The main reason preventing us from taking PCND is the potential postoperative complications. As the increase in application of PCND, postoperative complications such as hypocalcemia, recurrent laryngeal nerve injury may increase [11, 22, 23] but as we have more experience, the incidence has been dropped obviously in the resent years [24–26]. Our study showed that the incidence of postoperative complications was 5.3 % (10/188); all of these were transient and no permanent complications, which included nine cases of hypocalcemia and one case of recurrent laryngeal nerve injury. But to the PTC patients who underwent recurrence, the reoperation for the treatment could be a total disaster. The disorders of structure would lead to much more severe complications and result in poor prognosis [27, 28].

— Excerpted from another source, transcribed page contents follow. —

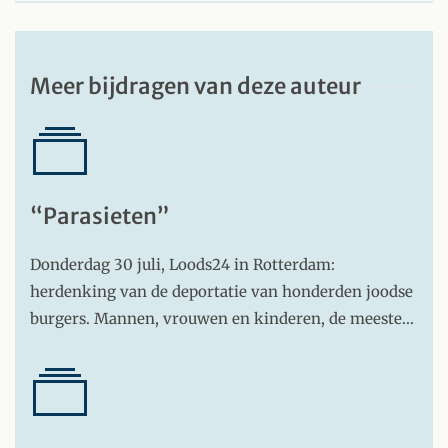
Meer bijdragen van deze auteur
“Parasieten”
Donderdag 30 juli, Loods24 in Rotterdam:
herdenking van de deportatie van honderden joodse
burgers. Mannen, vrouwen en kinderen, de meeste…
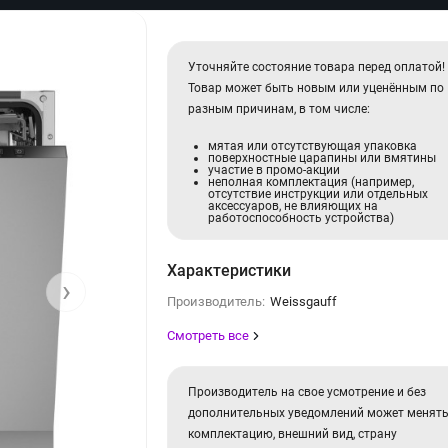
Уточняйте состояние товара перед оплатой!
Товар может быть новым или уценённым по
разным причинам, в том числе:
мятая или отсутствующая упаковка
поверхностные царапины или вмятины
участие в промо-акции
неполная комплектация (например,
отсутствие инструкции или отдельных
аксессуаров, не влияющих на
работоспособность устройства)
Характеристики
›
Производитель:
Weissgauff
Смотреть все
Производитель на свое усмотрение и без
дополнительных уведомлений может менят
комплектацию, внешний вид, страну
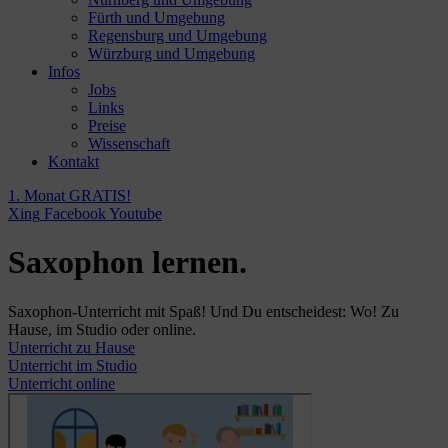
Fürth und Umgebung
Regensburg und Umgebung
Würzburg und Umgebung
Infos
Jobs
Links
Preise
Wissenschaft
Kontakt
1. Monat GRATIS!
Xing
Facebook
Youtube
Saxophon lernen.
Saxophon-Unterricht mit Spaß! Und Du entscheidest: Wo! Zu
Hause, im Studio oder online.
Unterricht zu Hause
Unterricht im Studio
Unterricht online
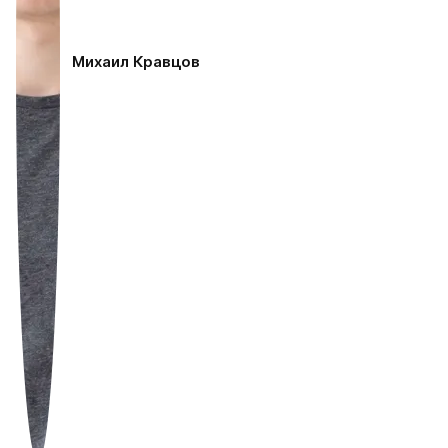
Михаил Кравцов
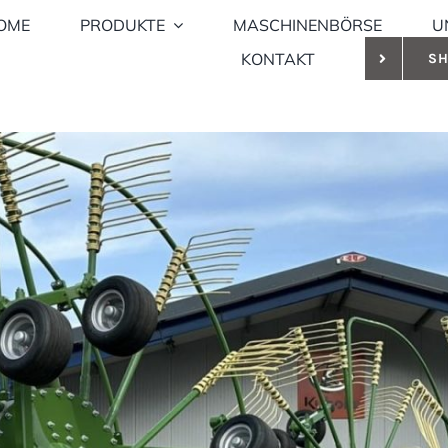
OME
PRODUKTE
MASCHINENBÖRSE
U
KONTAKT
S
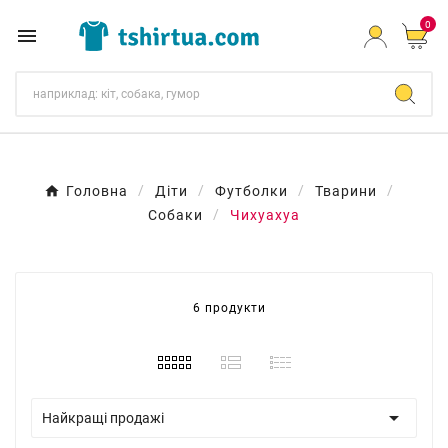
0

Головна
Діти
Футболки
Тварини
Собаки
Чихуахуа
6 продукти

Найкращі продажі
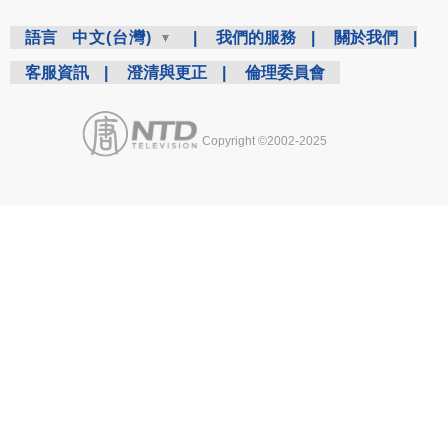
語言
中文(台灣)
|
我們的服務
|
關於我們
|
客服資訊
|
澄清與更正
|
倫理委員會
Copyright ©2002-2025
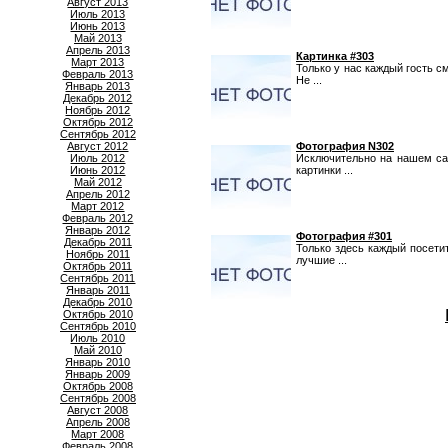
Август 2013
Июль 2013
Июнь 2013
Май 2013
Апрель 2013
Картинка #303
Март 2013
Только у нас каждый гость с
Февраль 2013
Не ...
Январь 2013
Декабрь 2012
Ноябрь 2012
Октябрь 2012
Сентябрь 2012
Август 2012
Фотография N302
Июль 2012
Исключительно на нашем са
Июнь 2012
картинки ...
Май 2012
Апрель 2012
Март 2012
Февраль 2012
Январь 2012
Фотография #301
Декабрь 2011
Только здесь каждый посет
Ноябрь 2011
лучшие ...
Октябрь 2011
Сентябрь 2011
Январь 2011
Декабрь 2010
Октябрь 2010
Сентябрь 2010
Июль 2010
Май 2010
Январь 2010
Январь 2009
Октябрь 2008
Сентябрь 2008
Август 2008
Апрель 2008
Март 2008
Февраль 2008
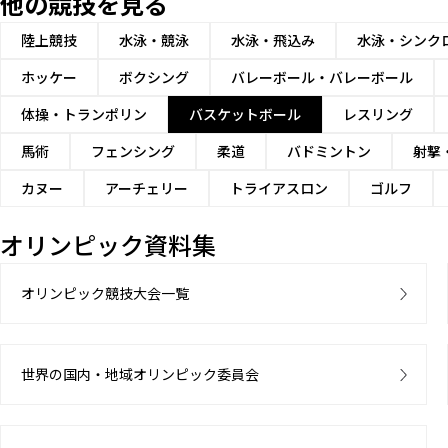
他の競技を見る
陸上競技
水泳・競泳
水泳・飛込み
水泳・シンク
ホッケー
ボクシング
バレーボール・バレーボール
体操・トランポリン
バスケットボール
レスリング
馬術
フェンシング
柔道
バドミントン
射撃
カヌー
アーチェリー
トライアスロン
ゴルフ
オリンピック資料集
オリンピック競技大会一覧
世界の国内・地域オリンピック委員会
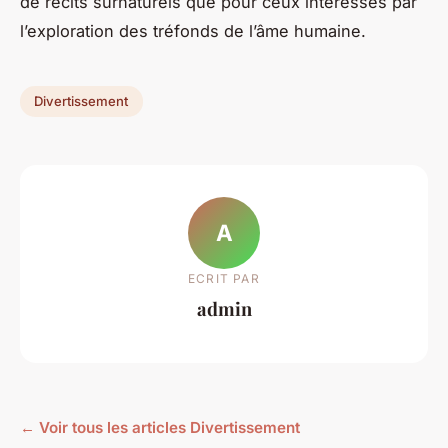
de récits surnaturels que pour ceux intéressés par
l’exploration des tréfonds de l’âme humaine.
Divertissement
A
ECRIT PAR
admin
← Voir tous les articles Divertissement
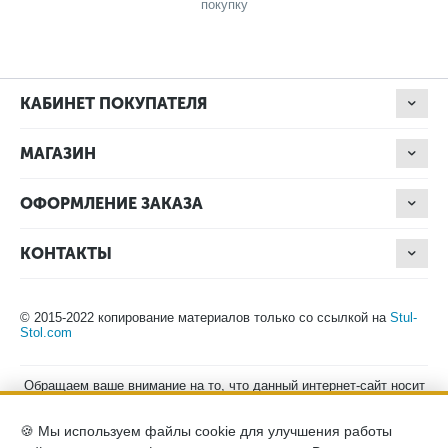
покупку
КАБИНЕТ ПОКУПАТЕЛЯ
МАГАЗИН
ОФОРМЛЕНИЕ ЗАКАЗА
КОНТАКТЫ
© 2015-2022 копирование материалов только со ссылкой на
Stul-
Stol.com
Обращаем ваше внимание на то, что данный интернет-сайт носит
исключительно информационный характер и ни при каких
условиях не является публичной офертой, определяемой
🍪 Мы используем файлы cookie для улучшения работы
положениями Статьи 437 (2) Гражданского кодекса Российской
Федерации. Для получения подробной информации о наличии и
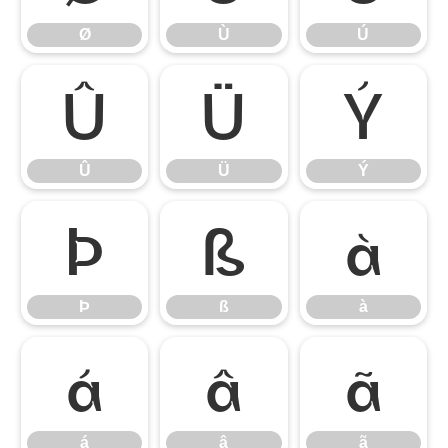
Ø
Ù
Ú
Û
Ü
Ý
Û
Ü
Ý
Þ
ß
à
Þ
ß
à
á
â
ã
á
â
ã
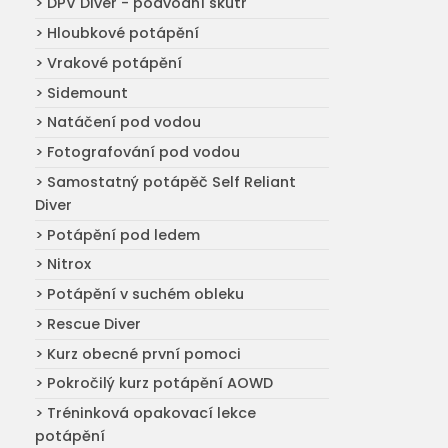
> DPV Diver - podvodní skútr
> Hloubkové potápění
> Vrakové potápění
> Sidemount
> Natáčení pod vodou
> Fotografování pod vodou
> Samostatný potápěč Self Reliant
Diver
> Potápění pod ledem
> Nitrox
> Potápění v suchém obleku
> Rescue Diver
> Kurz obecné první pomoci
> Pokročilý kurz potápění AOWD
> Tréninková opakovací lekce
potápění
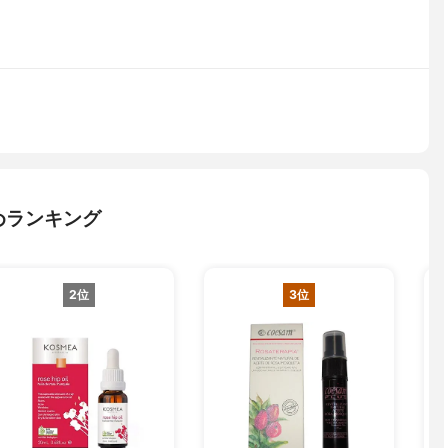
めランキング
2位
3位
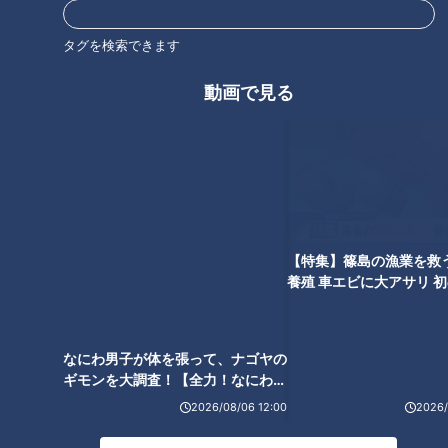
吉見
『オレ、めっちゃ怒られたホンマに！』
タグを検索できます
浅尾
『ヨシはそんなイメージある！』
動画で見る
現役当時、ベンチの最前列に座っているベテラン勢。そこには
当然谷繁さんもドンと鎮座していた。
吉見
『和田さんと並んで前に座っていたやんか。マジで何回殴
ろうかなと思ったことか！』
なにわ男子が体を張って、ナゴヤの
【特集】篠島の漁業を救
ギモンを大調査！【全力！なにわ実
養殖 車エビに大アサリ 
まさに衝撃告白！
験部～ナゴヤのギモン、ガチ検証
【newsX】
それだけ悶々とする思いがあったのだろう。
～】
ただ気持ちが冷静になれば谷繁さんの言葉も自然と受け入れら
れた。
2026/08/06 12:00
2026/
吉見
『うるさいなぁと思ったけど、正論言われているからね。
逆らえない自分もいて』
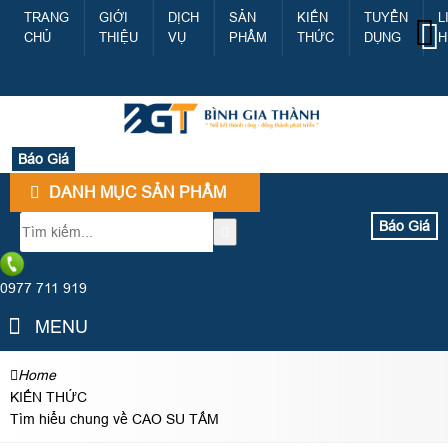
TRANG
GIỚI
DỊCH
SẢN
KIẾN
TUYỂN
L
CHỦ
THIỆU
VỤ
PHẨM
THỨC
DỤNG
H
Báo Giá
DANH MỤC SẢN PHẨM
Báo Giá
0977 711 919
MENU
Home
KIẾN THỨC
Tìm hiểu chung về CAO SU TẤM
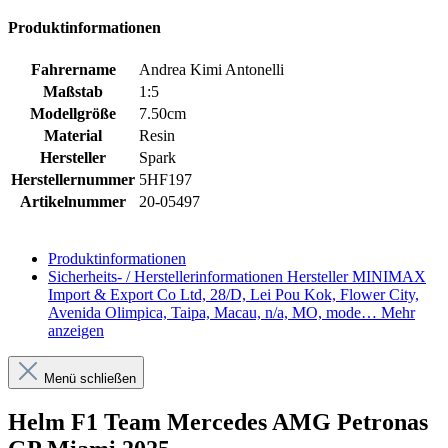
Produktinformationen
Fahrername
Andrea Kimi Antonelli
Maßstab
1:5
Modellgröße
7.50cm
Material
Resin
Hersteller
Spark
Herstellernummer
5HF197
Artikelnummer
20-05497
Produktinformationen
Sicherheits- / Herstellerinformationen
Hersteller MINIMAX
Import & Export Co Ltd, 28/D, Lei Pou Kok, Flower City,
Avenida Olimpica, Taipa, Macau, n/a, MO, mode…
Mehr
anzeigen
Menü schließen
Helm F1 Team Mercedes AMG Petronas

In conclusion, the main reason stoping us taking PCND is the potential complications, but the data mentioned above have shown that after enough exercises, the incidence could be reduced to just like without PCND. Besides the high incidence of central lymph nodes metastasis in patients with PTC, the application of PCND will reduce tumor recurrence and patient’s mortality, and the pathological results of PCND will promote the follow-up treatment, we recommend PCND to all patients with PTC. But considering the good outcome of PTC and with the purpose to reduce complications as much as possible, we suggest that the prevention of complications should always be put to top priority in operation, which means during the surgery preference should be given to the removal of parts not leading to complications. After all, our purpose is to give patient better prognosis. In general, we recommend a compromised PCND to all patients with PTC, which means the PCND should compromise with the priority of low complication.
Conflict of interest
The authors have no conflict of interest to declare.
Footnotes
Q. Wang and B. Chu contributed equally to this work.